Woerner was smart enough to spot the ruse. This was not a genuine security scan. It was nothing more than an animation designed to dupe the unsuspecting computer user into shelling out $40 or so for software to combat a security problem where none existed. For those who fall for it, such "scareware" spells double trouble: not only are they relieved of their cash, but the software they download has no protective effect, leaving them vulnerable to malicious attack.
Woerner noted the site behind the fake scan, advancedcleaner.com, and got in touch with the Federal Trade Commission (FTC), the US consumer protection agency. He was one of hundreds.

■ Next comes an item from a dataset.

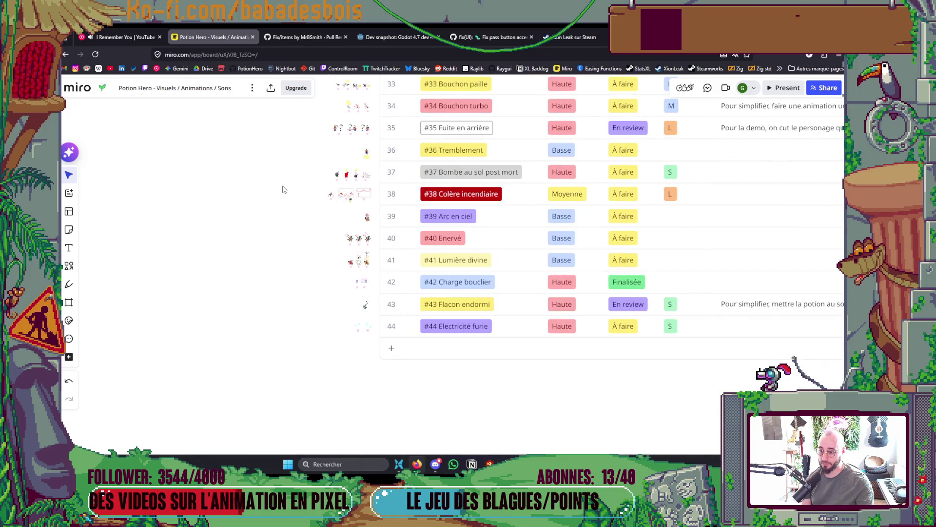
scroll(282, 188, "up", 12)
scroll(236, 338, "up", 4)
scroll(240, 342, "up", 1)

As the FTC trawled through the complaints, it became clear that in its complexity, sophistication and sheer brazenness, this was no normal internet scam. "This is one of the largest internet-based frauds the FTC has ever prosecuted," says Ethan Arenson, an attorney at the agency's headquarters in Washington DC. Over in Hamburg, Germany, analysts at the computer security company McAfee were independently coming to a similar conclusion.
It soon become clear that in its complexity, sophistication and sheer brazenness, this was no normal internet scam.
The scam is the story of a computer security company called Innovative Marketing (IM) Incorporated. It begins in 2002, when internet entrepreneur Daniel Sundin registered a company of that name in Belize. His choice of business partner alone was reason to be suspicious: Sam Jain, an entrepreneur whose eFront network of websites, which covered everything from gaming to celebrities, had already gone out of business, having allegedly boosted ad revenue by exaggerating visitor numbers.